[Provided data — start]

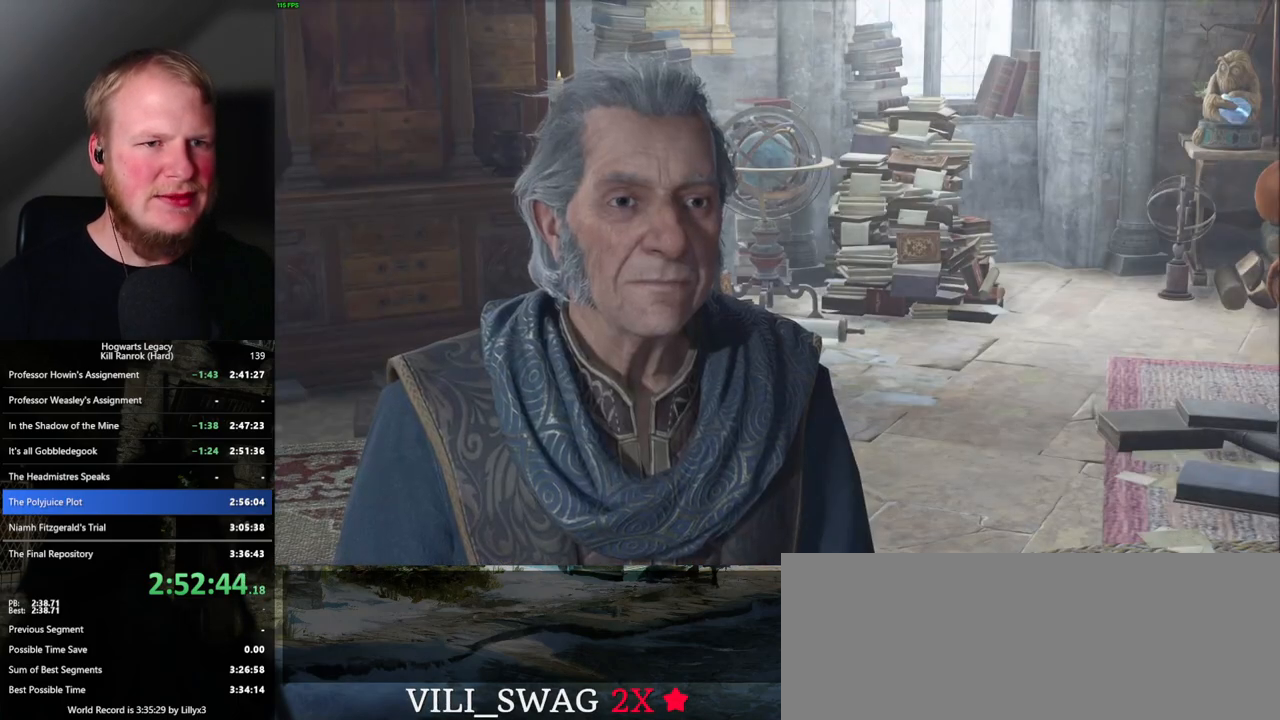
{"keys": ["space"], "mouse": [], "events": [[50, "q", "up"], [50, "space", "up"], [100, "q", "down"], [134, "space", "down"], [150, "mouse_wheel", "down"], [167, "mouse_wheel", "up"], [200, "q", "up"], [200, "space", "up"], [217, "mouse_wheel", "down"], [267, "mouse_wheel", "up"], [267, "q", "down"], [300, "space", "down"], [367, "space", "up"], [417, "space", "down"], [484, "q", "up"]]}
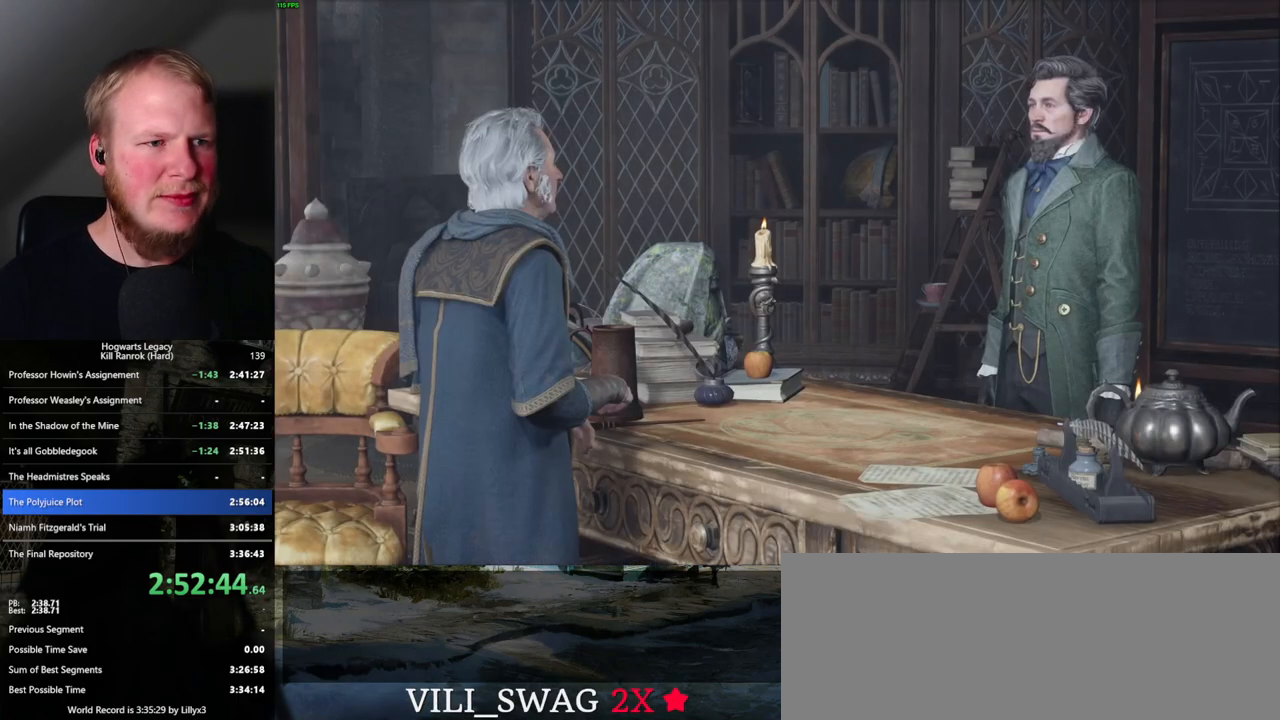
{"keys": [], "mouse": [], "events": [[34, "space", "up"], [84, "q", "down"], [84, "space", "down"], [167, "mouse_wheel", "down"], [284, "mouse_wheel", "up"], [284, "space", "up"], [317, "q", "up"], [350, "q", "down"], [467, "q", "up"]]}
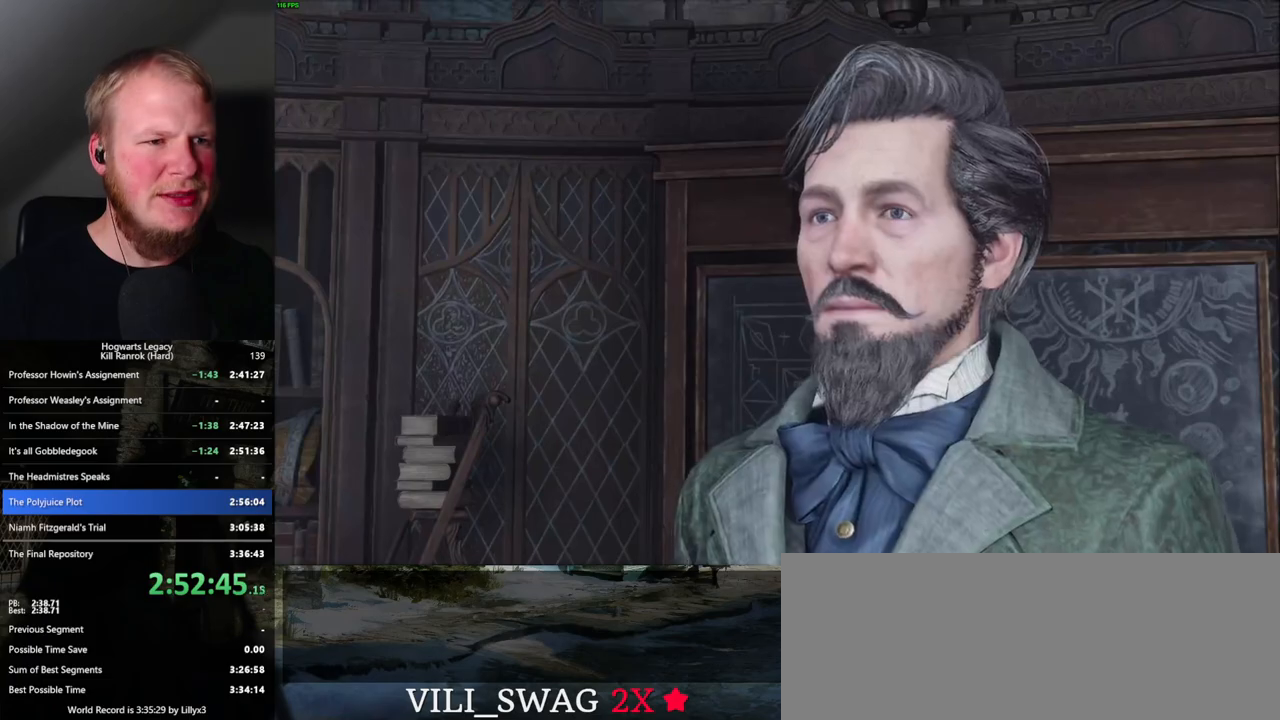
{"keys": ["q"], "mouse": [], "events": [[34, "q", "down"], [67, "mouse_wheel", "down"], [100, "mouse_wheel", "up"], [100, "q", "up"], [117, "mouse_wheel", "down"], [134, "mouse_wheel", "up"], [184, "q", "down"], [217, "space", "down"], [250, "space", "up"], [267, "q", "up"], [350, "q", "down"], [417, "q", "up"], [434, "mouse_wheel", "down"], [484, "mouse_wheel", "up"], [500, "q", "down"]]}
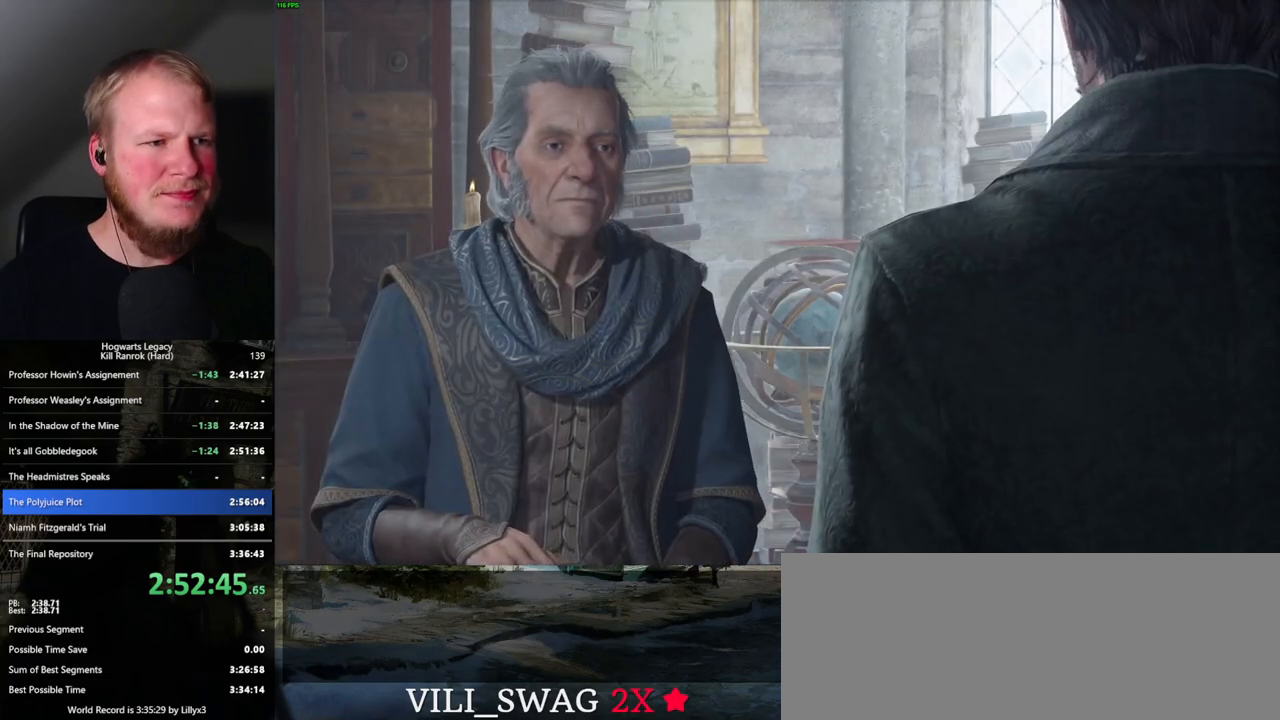
{"keys": ["a"], "mouse": [], "events": [[34, "space", "down"], [50, "space", "up"], [67, "q", "up"], [117, "q", "down"], [167, "space", "down"], [200, "space", "up"], [234, "mouse_wheel", "down"], [300, "mouse_wheel", "up"], [317, "space", "down"], [350, "q", "up"], [367, "space", "up"], [484, "a", "down"]]}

[Provided data — finish]

▶ Your task
Output the whole of the data, unchanged; keep the pictures out.

▶ Task result
{"keys": ["space"], "mouse": [], "events": [[50, "q", "up"], [50, "space", "up"], [100, "q", "down"], [134, "space", "down"], [150, "mouse_wheel", "down"], [167, "mouse_wheel", "up"], [200, "q", "up"], [200, "space", "up"], [217, "mouse_wheel", "down"], [267, "mouse_wheel", "up"], [267, "q", "down"], [300, "space", "down"], [367, "space", "up"], [417, "space", "down"], [484, "q", "up"]]}
{"keys": [], "mouse": [], "events": [[34, "space", "up"], [84, "q", "down"], [84, "space", "down"], [167, "mouse_wheel", "down"], [284, "mouse_wheel", "up"], [284, "space", "up"], [317, "q", "up"], [350, "q", "down"], [467, "q", "up"]]}
{"keys": ["q"], "mouse": [], "events": [[34, "q", "down"], [67, "mouse_wheel", "down"], [100, "mouse_wheel", "up"], [100, "q", "up"], [117, "mouse_wheel", "down"], [134, "mouse_wheel", "up"], [184, "q", "down"], [217, "space", "down"], [250, "space", "up"], [267, "q", "up"], [350, "q", "down"], [417, "q", "up"], [434, "mouse_wheel", "down"], [484, "mouse_wheel", "up"], [500, "q", "down"]]}
{"keys": ["a"], "mouse": [], "events": [[34, "space", "down"], [50, "space", "up"], [67, "q", "up"], [117, "q", "down"], [167, "space", "down"], [200, "space", "up"], [234, "mouse_wheel", "down"], [300, "mouse_wheel", "up"], [317, "space", "down"], [350, "q", "up"], [367, "space", "up"], [484, "a", "down"]]}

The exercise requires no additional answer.